===== Supplied material

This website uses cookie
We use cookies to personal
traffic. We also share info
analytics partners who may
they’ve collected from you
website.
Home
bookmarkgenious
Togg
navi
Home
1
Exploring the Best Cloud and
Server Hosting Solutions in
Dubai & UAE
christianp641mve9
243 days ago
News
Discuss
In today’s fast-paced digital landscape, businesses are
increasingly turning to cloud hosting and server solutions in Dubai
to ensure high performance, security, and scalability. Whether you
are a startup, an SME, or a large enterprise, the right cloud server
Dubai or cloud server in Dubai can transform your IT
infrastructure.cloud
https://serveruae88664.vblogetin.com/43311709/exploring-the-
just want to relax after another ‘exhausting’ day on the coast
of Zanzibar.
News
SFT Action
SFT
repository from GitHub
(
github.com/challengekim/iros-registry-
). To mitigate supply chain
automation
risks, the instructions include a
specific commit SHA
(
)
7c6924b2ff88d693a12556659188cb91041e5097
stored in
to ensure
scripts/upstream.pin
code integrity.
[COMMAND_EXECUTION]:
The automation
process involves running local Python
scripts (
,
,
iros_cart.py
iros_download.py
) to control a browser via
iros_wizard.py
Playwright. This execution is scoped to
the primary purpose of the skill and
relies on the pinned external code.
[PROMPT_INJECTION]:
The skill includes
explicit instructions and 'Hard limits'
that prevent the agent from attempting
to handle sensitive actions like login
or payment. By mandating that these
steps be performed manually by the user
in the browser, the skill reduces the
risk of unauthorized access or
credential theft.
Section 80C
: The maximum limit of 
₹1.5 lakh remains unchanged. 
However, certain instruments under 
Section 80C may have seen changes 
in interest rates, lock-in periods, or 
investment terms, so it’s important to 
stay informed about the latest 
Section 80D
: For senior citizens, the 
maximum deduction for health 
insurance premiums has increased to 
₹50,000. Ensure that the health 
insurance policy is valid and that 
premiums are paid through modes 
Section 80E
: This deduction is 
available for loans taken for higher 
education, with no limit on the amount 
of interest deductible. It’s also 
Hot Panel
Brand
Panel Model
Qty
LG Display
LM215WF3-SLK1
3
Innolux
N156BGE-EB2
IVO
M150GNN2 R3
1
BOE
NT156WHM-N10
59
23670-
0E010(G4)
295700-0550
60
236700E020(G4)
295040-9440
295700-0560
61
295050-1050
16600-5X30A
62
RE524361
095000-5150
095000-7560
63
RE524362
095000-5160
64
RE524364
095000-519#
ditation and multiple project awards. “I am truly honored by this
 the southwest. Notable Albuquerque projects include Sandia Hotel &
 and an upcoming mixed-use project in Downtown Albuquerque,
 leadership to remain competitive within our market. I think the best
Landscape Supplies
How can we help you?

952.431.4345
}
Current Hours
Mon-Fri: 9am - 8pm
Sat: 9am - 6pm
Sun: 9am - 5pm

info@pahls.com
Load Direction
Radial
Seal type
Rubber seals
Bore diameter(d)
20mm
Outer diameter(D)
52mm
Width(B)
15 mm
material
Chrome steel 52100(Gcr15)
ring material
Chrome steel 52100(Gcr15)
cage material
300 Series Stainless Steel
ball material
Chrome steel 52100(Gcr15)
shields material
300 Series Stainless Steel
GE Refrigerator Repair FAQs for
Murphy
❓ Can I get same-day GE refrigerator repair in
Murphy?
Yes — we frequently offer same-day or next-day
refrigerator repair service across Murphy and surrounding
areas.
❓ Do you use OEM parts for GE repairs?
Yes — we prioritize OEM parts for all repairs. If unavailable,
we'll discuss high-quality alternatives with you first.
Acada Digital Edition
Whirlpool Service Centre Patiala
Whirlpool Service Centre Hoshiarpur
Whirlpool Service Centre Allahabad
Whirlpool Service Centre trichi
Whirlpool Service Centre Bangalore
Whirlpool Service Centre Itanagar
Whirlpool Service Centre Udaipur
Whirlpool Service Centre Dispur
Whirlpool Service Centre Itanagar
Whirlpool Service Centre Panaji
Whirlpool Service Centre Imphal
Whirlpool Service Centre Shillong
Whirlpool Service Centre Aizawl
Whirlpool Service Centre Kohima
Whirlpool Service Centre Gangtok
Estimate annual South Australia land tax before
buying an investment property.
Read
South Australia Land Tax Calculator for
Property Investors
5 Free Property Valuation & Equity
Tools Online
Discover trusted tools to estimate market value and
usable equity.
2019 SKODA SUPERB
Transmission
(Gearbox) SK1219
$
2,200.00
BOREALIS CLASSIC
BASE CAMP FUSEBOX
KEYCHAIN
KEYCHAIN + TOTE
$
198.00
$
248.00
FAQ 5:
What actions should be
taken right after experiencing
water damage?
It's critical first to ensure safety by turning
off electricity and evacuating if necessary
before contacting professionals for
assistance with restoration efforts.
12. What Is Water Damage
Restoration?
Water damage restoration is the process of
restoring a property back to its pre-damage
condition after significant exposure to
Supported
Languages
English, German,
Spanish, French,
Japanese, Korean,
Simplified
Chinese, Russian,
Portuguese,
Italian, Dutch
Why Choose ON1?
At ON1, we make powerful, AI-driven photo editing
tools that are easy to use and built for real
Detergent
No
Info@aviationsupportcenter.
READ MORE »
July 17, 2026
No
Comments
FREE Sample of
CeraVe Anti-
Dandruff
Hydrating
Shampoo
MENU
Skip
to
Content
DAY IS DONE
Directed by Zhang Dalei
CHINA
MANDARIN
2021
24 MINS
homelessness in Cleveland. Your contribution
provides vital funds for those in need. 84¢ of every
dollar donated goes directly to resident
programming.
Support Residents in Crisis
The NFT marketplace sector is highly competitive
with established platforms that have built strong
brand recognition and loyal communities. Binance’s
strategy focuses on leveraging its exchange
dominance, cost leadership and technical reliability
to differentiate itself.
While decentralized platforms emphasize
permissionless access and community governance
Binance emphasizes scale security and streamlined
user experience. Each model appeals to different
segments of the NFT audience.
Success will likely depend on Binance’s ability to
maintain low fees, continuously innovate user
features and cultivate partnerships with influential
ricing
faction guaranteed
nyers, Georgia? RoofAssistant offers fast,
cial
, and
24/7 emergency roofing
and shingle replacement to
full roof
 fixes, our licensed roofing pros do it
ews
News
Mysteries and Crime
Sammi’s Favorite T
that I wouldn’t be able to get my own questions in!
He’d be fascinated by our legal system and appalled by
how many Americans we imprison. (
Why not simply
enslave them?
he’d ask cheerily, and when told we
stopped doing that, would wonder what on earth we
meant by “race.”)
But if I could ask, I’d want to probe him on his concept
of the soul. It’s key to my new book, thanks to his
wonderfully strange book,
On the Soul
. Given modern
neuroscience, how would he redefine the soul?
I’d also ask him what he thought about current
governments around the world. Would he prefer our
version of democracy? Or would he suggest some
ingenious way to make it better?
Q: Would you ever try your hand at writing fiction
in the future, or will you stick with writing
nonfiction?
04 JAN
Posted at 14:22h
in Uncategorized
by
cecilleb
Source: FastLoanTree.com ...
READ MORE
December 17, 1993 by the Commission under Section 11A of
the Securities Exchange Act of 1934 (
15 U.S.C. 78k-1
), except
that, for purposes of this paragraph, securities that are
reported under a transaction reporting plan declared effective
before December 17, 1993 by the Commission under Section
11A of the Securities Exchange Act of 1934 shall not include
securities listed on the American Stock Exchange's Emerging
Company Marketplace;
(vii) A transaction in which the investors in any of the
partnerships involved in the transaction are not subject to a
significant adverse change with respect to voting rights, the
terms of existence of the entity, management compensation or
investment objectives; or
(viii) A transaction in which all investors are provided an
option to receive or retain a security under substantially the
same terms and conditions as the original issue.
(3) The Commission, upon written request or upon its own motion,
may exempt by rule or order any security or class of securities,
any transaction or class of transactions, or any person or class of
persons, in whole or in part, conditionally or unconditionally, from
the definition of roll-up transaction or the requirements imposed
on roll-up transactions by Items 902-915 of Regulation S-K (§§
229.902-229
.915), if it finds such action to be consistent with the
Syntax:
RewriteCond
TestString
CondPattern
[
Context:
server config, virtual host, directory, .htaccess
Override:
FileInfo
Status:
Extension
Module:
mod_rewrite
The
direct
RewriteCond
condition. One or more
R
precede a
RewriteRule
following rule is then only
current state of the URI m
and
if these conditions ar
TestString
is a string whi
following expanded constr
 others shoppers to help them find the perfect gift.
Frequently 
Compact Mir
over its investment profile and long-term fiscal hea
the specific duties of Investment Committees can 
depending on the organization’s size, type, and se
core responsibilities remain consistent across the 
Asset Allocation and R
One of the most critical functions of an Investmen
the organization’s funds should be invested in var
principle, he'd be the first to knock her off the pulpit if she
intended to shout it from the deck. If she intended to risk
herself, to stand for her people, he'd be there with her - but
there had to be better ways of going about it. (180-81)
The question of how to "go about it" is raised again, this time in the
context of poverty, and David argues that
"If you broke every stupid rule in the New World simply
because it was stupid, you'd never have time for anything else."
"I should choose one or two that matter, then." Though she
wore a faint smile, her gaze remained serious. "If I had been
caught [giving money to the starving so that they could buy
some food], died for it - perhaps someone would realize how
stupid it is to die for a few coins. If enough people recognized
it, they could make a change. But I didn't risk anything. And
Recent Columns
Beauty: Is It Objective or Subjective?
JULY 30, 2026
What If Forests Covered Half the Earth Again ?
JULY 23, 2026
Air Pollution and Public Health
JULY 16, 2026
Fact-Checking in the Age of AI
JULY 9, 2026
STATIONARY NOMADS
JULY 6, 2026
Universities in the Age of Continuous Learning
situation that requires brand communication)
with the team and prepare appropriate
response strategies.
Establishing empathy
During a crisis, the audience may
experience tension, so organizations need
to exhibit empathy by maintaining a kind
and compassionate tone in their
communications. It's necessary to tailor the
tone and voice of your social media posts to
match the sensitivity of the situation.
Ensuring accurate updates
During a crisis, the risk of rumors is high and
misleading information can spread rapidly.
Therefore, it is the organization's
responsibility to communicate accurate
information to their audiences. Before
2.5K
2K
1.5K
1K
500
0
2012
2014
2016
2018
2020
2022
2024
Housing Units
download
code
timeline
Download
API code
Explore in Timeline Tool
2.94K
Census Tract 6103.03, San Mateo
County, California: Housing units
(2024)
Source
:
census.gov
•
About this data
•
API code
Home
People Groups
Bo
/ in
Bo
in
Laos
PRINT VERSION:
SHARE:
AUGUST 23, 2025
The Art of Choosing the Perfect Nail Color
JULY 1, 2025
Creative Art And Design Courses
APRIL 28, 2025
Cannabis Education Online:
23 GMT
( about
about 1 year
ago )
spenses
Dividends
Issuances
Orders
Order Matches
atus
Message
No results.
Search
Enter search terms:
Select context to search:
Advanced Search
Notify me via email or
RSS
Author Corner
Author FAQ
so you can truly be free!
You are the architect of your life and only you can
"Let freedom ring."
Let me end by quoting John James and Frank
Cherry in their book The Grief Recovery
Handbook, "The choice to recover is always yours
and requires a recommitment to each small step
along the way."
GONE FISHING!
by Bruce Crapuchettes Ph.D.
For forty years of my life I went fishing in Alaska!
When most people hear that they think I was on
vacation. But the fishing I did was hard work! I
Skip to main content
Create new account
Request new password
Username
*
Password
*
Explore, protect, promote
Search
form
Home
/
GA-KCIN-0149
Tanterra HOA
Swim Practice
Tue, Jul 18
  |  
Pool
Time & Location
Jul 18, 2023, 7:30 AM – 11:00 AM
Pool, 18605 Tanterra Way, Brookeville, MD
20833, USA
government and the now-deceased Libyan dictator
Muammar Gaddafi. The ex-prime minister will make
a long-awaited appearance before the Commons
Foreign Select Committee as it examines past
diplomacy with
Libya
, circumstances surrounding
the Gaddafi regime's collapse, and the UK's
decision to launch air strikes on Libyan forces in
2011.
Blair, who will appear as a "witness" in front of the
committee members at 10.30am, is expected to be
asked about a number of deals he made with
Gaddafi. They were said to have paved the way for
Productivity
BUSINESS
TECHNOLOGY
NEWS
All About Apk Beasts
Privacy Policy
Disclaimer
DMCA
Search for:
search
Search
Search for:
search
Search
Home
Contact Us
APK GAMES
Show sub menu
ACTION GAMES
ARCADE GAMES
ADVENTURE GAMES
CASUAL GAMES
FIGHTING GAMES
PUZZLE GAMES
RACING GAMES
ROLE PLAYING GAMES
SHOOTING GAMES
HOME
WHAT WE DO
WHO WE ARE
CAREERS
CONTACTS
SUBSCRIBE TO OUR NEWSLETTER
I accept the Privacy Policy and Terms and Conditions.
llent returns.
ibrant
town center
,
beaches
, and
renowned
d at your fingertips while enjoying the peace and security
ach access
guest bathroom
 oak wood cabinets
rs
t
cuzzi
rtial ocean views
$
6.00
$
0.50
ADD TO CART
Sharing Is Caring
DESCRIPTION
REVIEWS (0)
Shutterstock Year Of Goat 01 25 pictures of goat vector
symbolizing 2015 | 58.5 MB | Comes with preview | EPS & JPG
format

==========

§ **Your objective**
The stretch of entries above that starts with the line containing "JULY 16, 2026" and goes on through the line containing "experience tension, so organizations need" is to be transcribed exactly, and no other line is to be transcribed.

§ **Answer space**
JULY 16, 2026
Fact-Checking in the Age of AI
JULY 9, 2026
STATIONARY NOMADS
JULY 6, 2026
Universities in the Age of Continuous Learning
situation that requires brand communication)
with the team and prepare appropriate
response strategies.
Establishing empathy
During a crisis, the audience may
experience tension, so organizations need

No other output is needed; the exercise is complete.